Labour members have selected Ben Wood as their parliamentary candidate for the North Shropshire by-election, taking place on December 16th after Owen Paterson resigned amid the MP paid lobbying scandal.
Wood said: “Absolutely over the moon to have been selected as Labour’s candidate for the North Shropshire by-election. Being Oswestry born-and-bred, I’ve had enough of people taking North Shropshire for granted.
“The closure of local ambulance stations in Market Drayton and Oswestry is just the tip of the iceberg. I’ll be putting forward a new plan with fresh ideas to give our area a brighter future, but I also want to bring a sense of decency back to our politics.
“North Shropshire needs a voice at Westminster that will always work for them. This is a two-horse [race] between Labour and the Tories – and I’m the only candidate who will stand up for our towns and villages at every opportunity.”
From Oswestry in Shropshire, Wood said he attended Woodside Primary School and the Marches Secondary School, and “started working life in a local hardware shop”. He said the by-election was a chance to rid the seat of “Tory sleaze”.
In 2015, 2017 and 2019, Graeme Currie was Labour’s candidate in North Shropshire. But he tweeted today that he had been excluded from the shortlist by the national executive committee (NEC) due to social media posts.
“I feel betrayed and abused by the NEC who have rejected me on spurious and unfair grounds and have prevented local members from a considering my suitability,” Currie said. He now describes himself as a former Labour member.

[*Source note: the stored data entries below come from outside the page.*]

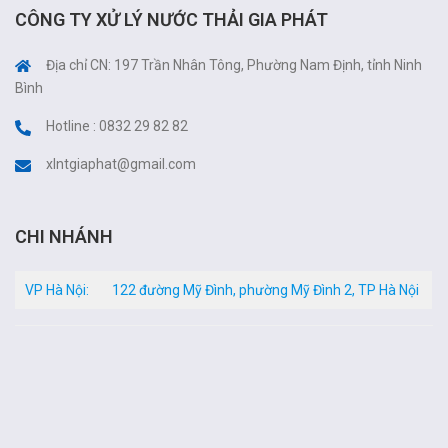
CÔNG TY XỬ LÝ NƯỚC THẢI GIA PHÁT
Địa chỉ CN: 197 Trần Nhân Tông, Phường Nam Định, tỉnh Ninh
Bình
Hotline : 0832 29 82 82
xlntgiaphat@gmail.com
CHI NHÁNH
VP Hà Nội:
122 đường Mỹ Đình, phường Mỹ Đình 2, TP Hà Nội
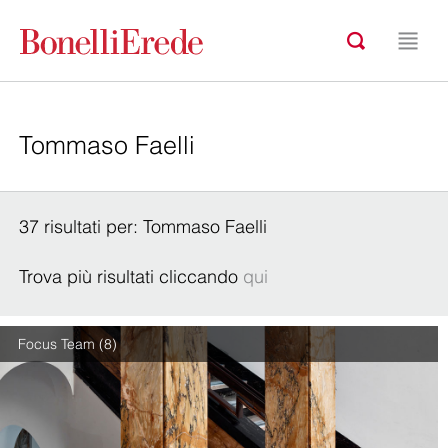
37 risultati per: Tommaso Faelli
Trova più risultati cliccando
qui
Focus Team (8)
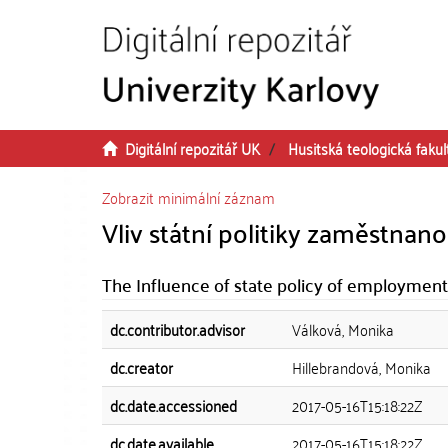
Přeskočit na obsah
Digitální repozitář UK
Husitská teologická fakul
Zobrazit minimální záznam
Vliv státní politiky zaměstnano
The Influence of state policy of employment
dc.contributor.advisor
Válková, Monika
dc.creator
Hillebrandová, Monika
dc.date.accessioned
2017-05-16T15:18:22Z
dc.date.available
2017-05-16T15:18:22Z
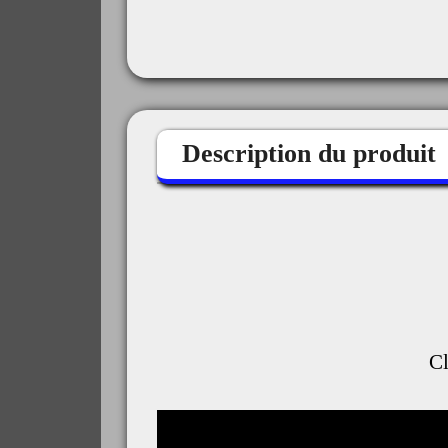
Description du produit
C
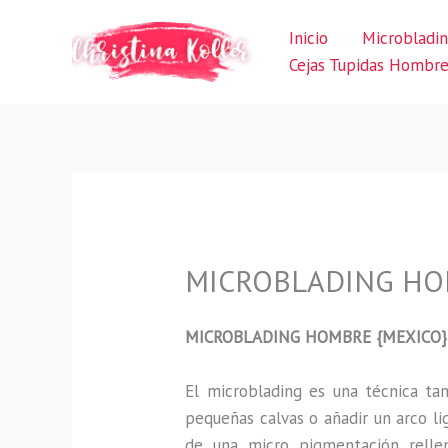
Ir
Inicio
Microbladi
al
Cejas Tupidas Hombr
contenido
MICROBLADING HOMB
MICROBLADING HOMBRE {MEXICO}
El microblading
es una técnica t
pequeñas calvas o añadir un arco li
de una micro pigmentación rellen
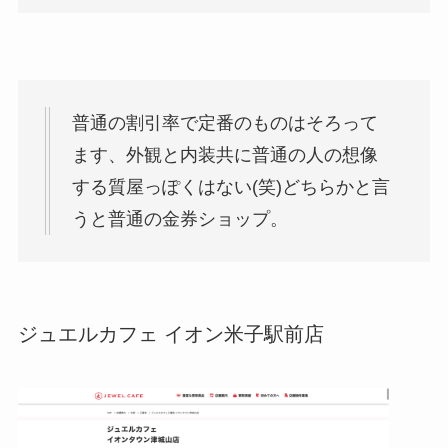
普通の割引率で定番のものはそろって
ます、外観と内装共に普通の人の想像
する質屋っぽくはない(笑)どちらかと言
うと普通の金券ショップ。
ジュエルカフェ イオン米子駅前店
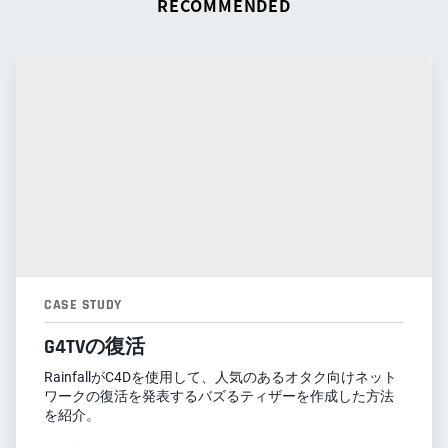
RECOMMENDED
CASE STUDY
G4TVの復活
RainfallがC4Dを使用して、人気のあるオタク向けネット
ワークの復活を発表するバズるティザーを作成した方法
を紹介。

There were talks between opposition parties about the possibility of standing aside in favour of a cross-party independent candidate who would pitch themselves as ‘anti-sleaze’, but the idea was ultimately rejected.
Paterson had been the Conservative MP for North Shropshire since 1997. He quit earlier this month after a chaotic 24 hours in which the government first defended him before performing a sudden U-turn.

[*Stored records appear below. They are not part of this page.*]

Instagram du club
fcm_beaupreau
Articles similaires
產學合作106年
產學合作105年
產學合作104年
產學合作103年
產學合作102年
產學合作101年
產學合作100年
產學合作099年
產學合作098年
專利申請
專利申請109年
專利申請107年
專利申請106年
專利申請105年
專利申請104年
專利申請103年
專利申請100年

The then-MP was found guilty of an “egregious” breach of lobbying rules. He was being paid over £110,000 a year – on top of his MP’s salary – to act as a consultant for the two companies that he was found to have wrongly promoted.
The parliamentary standards committee recommended a 30-day suspension, and – rather than nod this through as usual – Tory MPs were whipped to vote for an amendment that rejected the recommendation.

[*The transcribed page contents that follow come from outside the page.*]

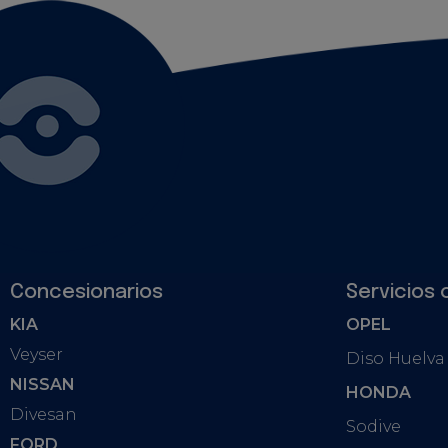
Concesionarios
Servicios 
KIA
OPEL
Veyser
Diso Huelva
NISSAN
HONDA
Divesan
Sodive
FORD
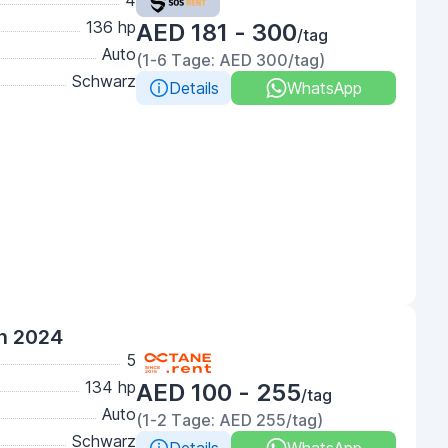
4
136 hp
AED 181 - 300
/tag
Auto
(1-6 Tage: AED 300/tag)
Schwarz
Details
WhatsApp
n 2024
5
134 hp
AED 100 - 255
/tag
Auto
(1-2 Tage: AED 255/tag)
Schwarz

It was then announced that any new system would not apply to Paterson, but instead only to “future cases”. Paterson swiftly quit, claiming innocence and saying he would stay “outside the cruel world of politics”.
Paterson had a majority of 22,949. The constituency has been held by the Tories since 1935, though Paterson only had a narrow majority of 2,195 in 1997, with Labour’s Ian Lucas – later MP for Wrexham – placing second.
The Conservatives have selected Dr Neil Shastri-Hurst as their candidate, a Birmingham-based barrister and former British Army medical officer with a medical background.